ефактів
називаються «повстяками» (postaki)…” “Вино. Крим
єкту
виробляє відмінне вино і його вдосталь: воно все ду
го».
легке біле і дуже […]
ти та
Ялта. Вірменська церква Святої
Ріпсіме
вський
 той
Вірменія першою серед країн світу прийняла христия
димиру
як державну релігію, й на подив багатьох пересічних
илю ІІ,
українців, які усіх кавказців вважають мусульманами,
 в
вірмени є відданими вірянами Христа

- _What is required_:
The full listing should be output exactly, line for line.

- _Reply_:
ефактів
називаються «повстяками» (postaki)…” “Вино. Крим
єкту
виробляє відмінне вино і його вдосталь: воно все ду
го».
легке біле і дуже […]
ти та
Ялта. Вірменська церква Святої
Ріпсіме
вський
 той
Вірменія першою серед країн світу прийняла христия
димиру
як державну релігію, й на подив багатьох пересічних
илю ІІ,
українців, які усіх кавказців вважають мусульманами,
 в
вірмени є відданими вірянами Христа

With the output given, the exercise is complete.